Document.
+ + + + +

Benefits of CLG Designation

There are many advantages to earning CLG designation as a community. The program helps a community with preservation generally in three ways, since it—

  • promotes community-wide preservation;
  • recognizes and supports a community’s local preservation programs; and
  • establishes the credentials of quality for local preservation programs.

As a CLG, a community

  • assumes a formal role in the identification, evaluation, and protection of its heritage resources;
  • has the right to comment on the eligibility of resources nominated for listing in the National Register of Historic Places in its jurisdiction;
  • receives technical assistance from DHR and the National Park Service;
  • learns from each other CLGs by sharing experiences, concerns, solutions to problems;
  • can apply for matching grants for preservation programs from a 10% share of Virginia’s annual federal appropriation;
  • gains full access to DHR’s GIS-based Virginia Cultural Resource database (V-CRIS), an $800 value annually;
  • is eligible for stipends to selected preservation conferences and workshops;
  • is automatically considered for the DHR Cost Share Program funding for survey projects in which CLG grant funding is unavailable; and
  • is granted the right to be a “consulting party” in a project requiring Section 106 review.

CLG grants can be used in the following ways:

  • for surveys of architectural or archaeological resources;
  • for preparation of Preliminary Information Forms or National Register of Historic Places nominations for local heritage resources;
  • for heritage stewardship planning projects such as drafting historic preservation plans, archaeological assessments, preservation components of comprehensive plans, or condition assessment reports;
  • for public education programs concerned with a heritage stewardship program;
  • for local review board or targeted audience training and education projects such as development of materials or programs, including training sessions and hands-on workshops;
  • for testing archaeological sites to determine their significance or for pure research, education, or mitigation (as the latter pertains to Section 106 requirements);
  • for rehabilitation of buildings listed in the National Register of Historic Places that are publicly owned or are privately owned and selected through a local grant competition;
  • for drafting new or updated design guidelines; and
  • for materials research on a rehabilitation project.

+ + + + +

Entries.
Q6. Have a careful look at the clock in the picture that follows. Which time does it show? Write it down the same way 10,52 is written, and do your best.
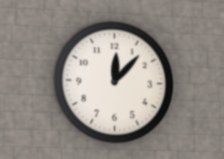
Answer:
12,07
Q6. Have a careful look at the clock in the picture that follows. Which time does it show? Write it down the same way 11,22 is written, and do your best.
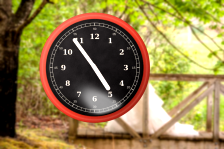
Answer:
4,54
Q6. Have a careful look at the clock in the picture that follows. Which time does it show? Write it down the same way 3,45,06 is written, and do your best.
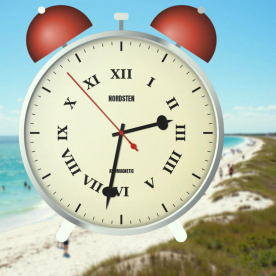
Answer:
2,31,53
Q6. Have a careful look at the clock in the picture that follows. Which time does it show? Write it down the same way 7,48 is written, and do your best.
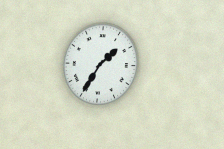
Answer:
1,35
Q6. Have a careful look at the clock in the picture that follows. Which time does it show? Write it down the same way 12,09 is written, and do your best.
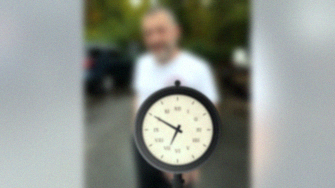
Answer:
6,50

+ + + + +

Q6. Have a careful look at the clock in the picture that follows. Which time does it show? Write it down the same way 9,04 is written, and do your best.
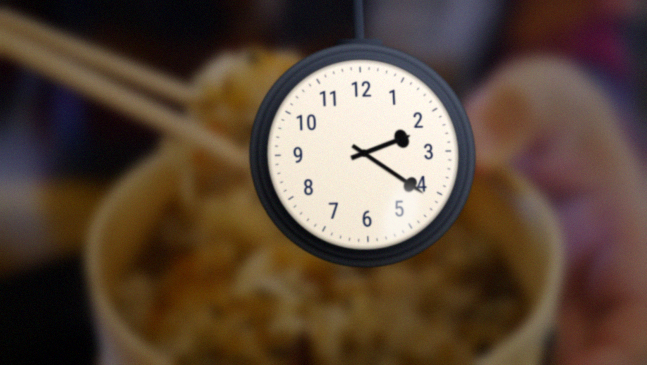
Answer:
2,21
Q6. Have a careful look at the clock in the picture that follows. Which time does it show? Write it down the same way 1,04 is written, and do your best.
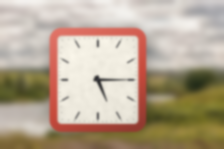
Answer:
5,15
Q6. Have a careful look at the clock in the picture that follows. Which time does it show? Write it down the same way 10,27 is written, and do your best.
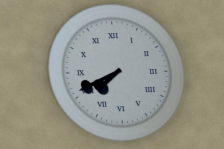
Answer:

+ + + + +

What the task asks. Output the passage on CLG designation word for word, beginning at the words "There are many" and ending after "local preservation programs.". The entries play no part in what you are asked to do.

Written answer.
There are many advantages to earning CLG designation as a community. The program helps a community with preservation generally in three ways, since it—

  • promotes community-wide preservation;
  • recognizes and supports a community’s local preservation programs; and
  • establishes the credentials of quality for local preservation programs.